[Stored records]
━━━━
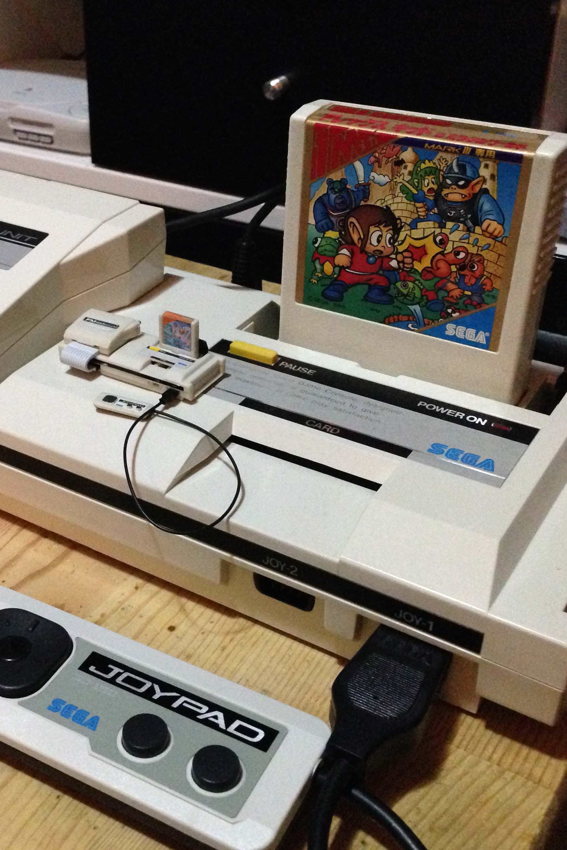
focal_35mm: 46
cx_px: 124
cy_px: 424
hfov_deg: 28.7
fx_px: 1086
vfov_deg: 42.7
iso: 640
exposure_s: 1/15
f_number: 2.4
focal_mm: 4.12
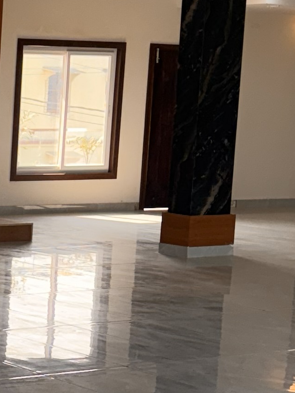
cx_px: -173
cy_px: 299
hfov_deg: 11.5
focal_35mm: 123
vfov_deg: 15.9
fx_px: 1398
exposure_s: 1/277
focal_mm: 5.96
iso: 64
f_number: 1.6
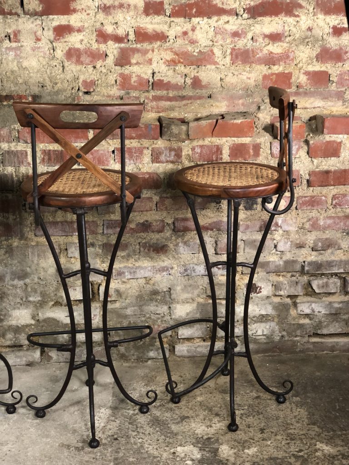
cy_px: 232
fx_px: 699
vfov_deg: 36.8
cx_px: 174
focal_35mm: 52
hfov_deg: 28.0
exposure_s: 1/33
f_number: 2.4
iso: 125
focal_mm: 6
━━━━
**WORK ITEM**.
Would you set down each line of the data exactly, with no images included?

**OUTPUT FOR THIS TASK**.
focal_35mm: 46
cx_px: 124
cy_px: 424
hfov_deg: 28.7
fx_px: 1086
vfov_deg: 42.7
iso: 640
exposure_s: 1/15
f_number: 2.4
focal_mm: 4.12
cx_px: -173
cy_px: 299
hfov_deg: 11.5
focal_35mm: 123
vfov_deg: 15.9
fx_px: 1398
exposure_s: 1/277
focal_mm: 5.96
iso: 64
f_number: 1.6
cy_px: 232
fx_px: 699
vfov_deg: 36.8
cx_px: 174
focal_35mm: 52
hfov_deg: 28.0
exposure_s: 1/33
f_number: 2.4
iso: 125
focal_mm: 6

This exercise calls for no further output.